If needed, you can configure BMP on one router to send all AdjRIB-in to Akvorado.

routing-options {
    bmp {
        connection-mode active;
        station-address 203.0.113.1;
        station-port 10179;
        station collector;
        hold-down 30 flaps 10 period 30;
        route-monitoring post-policy;
        monitor enable;
    }
}

See Juniper's documentation for more details.

Arista

sFlow

For Arista devices, you can use sFlow.

sflow sample 1024
sflow sample output subinterface
sflow sample input subinterface
sflow vrf VRF-MANAGEMENT destination 192.0.2.1
sflow vrf VRF-MANAGEMENT source-interface Management1
sflow interface egress enable default
sflow run

SNMP

Then, configure SNMP:

snmp-server community <community> ro
snmp-server vrf VRF-MANAGEMENT

BMP

If needed, you can also configure BMP.

router bgp 65001
   bgp monitoring
   monitoring station COLLECTOR
      update-source Management1
      connection address 10.122.4.51
      connection mode active port 10179
      export-policy received routes post-policy
      export-policy bgp rib bestpaths

Nokia SR OS

The syntax below is for the model-driven command line interface (MD-CLI). The full context is provided to make it easier to adapt to the classic CLI.

Flows

sFlow is not well supported on devices running SR OS. It is best to use IPFIX.

/configure cflowd admin-state enable
/configure cflowd cache-size 250000
/configure cflowd template-retransmit 60
/configure cflowd active-flow-timeout 15
/configure cflowd inactive-flow-timeout 15
/configure cflowd sample-profile 1 sample-rate 2000
/configure cflowd collector 192.0.2.1 port 2055 admin-state enable
/configure cflowd collector 192.0.2.1 port 2055 description "akvorado.example.net"
/configure cflowd collector 192.0.2.1 port 2055 router-instance "Base"
/configure cflowd collector 192.0.2.1 port 2055 version 10

Either configure sampling on the individual interfaces:

/configure service ies "internet" interface "if1/1/c1/1:0" cflowd-parameters sampling unicast type interface
/configure service ies "internet" interface "if1/1/c1/1:0" cflowd-parameters sampling unicast direction ingress-only
/configure service ies "internet" interface "if1/1/c1/1:0" cflowd-parameters sampling unicast sample-profile 1

Or, add it to apply-groups that are probably already in place:

/configure groups group "peering" service ies "internet" interface "<i.*>" cflowd-parameters sampling unicast type interface
/configure groups group "peering" service ies "internet" interface "<i.*>" cflowd-parameters sampling unicast direction ingress-only
/configure groups group "peering" service ies "internet" interface "<i.*>" cflowd-parameters sampling unicast sample-profile 1

/configure service ies "internet" interface "if1/1/c1/1:0" apply-groups ["peering"]

SNMP

Nokia routers running SR OS use a different interface index in their flow records than the SNMP interface index that is usually used by other devices. To fix this, you need to use cflowd use-vrtr-if-index. You can find more information in Nokia's documentation.

SOURCE DATA.
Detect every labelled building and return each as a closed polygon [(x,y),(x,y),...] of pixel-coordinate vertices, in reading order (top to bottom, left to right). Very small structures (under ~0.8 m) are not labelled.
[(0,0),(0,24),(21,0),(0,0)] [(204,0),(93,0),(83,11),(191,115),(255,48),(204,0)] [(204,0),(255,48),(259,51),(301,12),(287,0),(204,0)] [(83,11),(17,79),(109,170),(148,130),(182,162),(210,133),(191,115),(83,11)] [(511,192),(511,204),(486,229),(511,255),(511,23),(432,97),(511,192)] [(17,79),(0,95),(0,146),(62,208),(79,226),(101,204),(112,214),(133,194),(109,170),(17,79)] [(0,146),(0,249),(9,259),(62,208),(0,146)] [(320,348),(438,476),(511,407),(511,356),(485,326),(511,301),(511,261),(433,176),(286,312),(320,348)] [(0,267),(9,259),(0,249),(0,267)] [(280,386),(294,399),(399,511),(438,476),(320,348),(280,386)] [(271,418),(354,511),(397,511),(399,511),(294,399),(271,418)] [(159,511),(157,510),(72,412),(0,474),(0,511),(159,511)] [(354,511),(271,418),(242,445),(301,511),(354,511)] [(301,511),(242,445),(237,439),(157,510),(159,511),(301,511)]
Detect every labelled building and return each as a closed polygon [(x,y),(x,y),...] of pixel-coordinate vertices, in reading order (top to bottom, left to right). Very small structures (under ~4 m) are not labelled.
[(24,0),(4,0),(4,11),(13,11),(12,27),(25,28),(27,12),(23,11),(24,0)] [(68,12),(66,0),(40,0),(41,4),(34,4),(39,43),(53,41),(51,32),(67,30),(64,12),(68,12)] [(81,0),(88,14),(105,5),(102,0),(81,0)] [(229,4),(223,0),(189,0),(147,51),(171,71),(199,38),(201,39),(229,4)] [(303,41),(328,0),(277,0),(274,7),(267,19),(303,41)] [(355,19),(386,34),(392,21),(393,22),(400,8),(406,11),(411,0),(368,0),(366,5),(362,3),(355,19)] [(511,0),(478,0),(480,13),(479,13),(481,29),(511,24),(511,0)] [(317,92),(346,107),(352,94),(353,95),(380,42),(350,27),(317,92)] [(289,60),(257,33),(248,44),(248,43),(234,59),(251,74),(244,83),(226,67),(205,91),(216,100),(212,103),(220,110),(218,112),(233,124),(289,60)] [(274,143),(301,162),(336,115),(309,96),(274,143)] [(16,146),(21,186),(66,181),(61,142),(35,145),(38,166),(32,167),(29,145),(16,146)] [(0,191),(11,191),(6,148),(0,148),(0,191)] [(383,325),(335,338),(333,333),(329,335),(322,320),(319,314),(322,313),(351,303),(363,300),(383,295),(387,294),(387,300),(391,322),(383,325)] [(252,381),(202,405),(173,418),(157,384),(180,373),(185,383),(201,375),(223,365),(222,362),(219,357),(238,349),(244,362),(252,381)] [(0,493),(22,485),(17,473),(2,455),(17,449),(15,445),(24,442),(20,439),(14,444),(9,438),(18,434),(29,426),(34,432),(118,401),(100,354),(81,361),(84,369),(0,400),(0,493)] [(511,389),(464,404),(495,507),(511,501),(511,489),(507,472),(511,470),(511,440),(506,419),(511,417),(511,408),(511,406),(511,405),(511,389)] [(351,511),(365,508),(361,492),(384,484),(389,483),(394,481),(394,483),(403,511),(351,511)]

TASK REQUIREMENTS.
Please answer these from the router configuration text:
(a) What station address does the Juniper BMP configuration set?
(b) What does the text recommend using for flows on devices running SR OS, instead of sFlow?
(c) What sample value does the Arista sFlow configuration set?
This material was taken from a different source.

EXERCISE RESPONSE.
(a) 203.0.113.1
(b) IPFIX
(c) 1024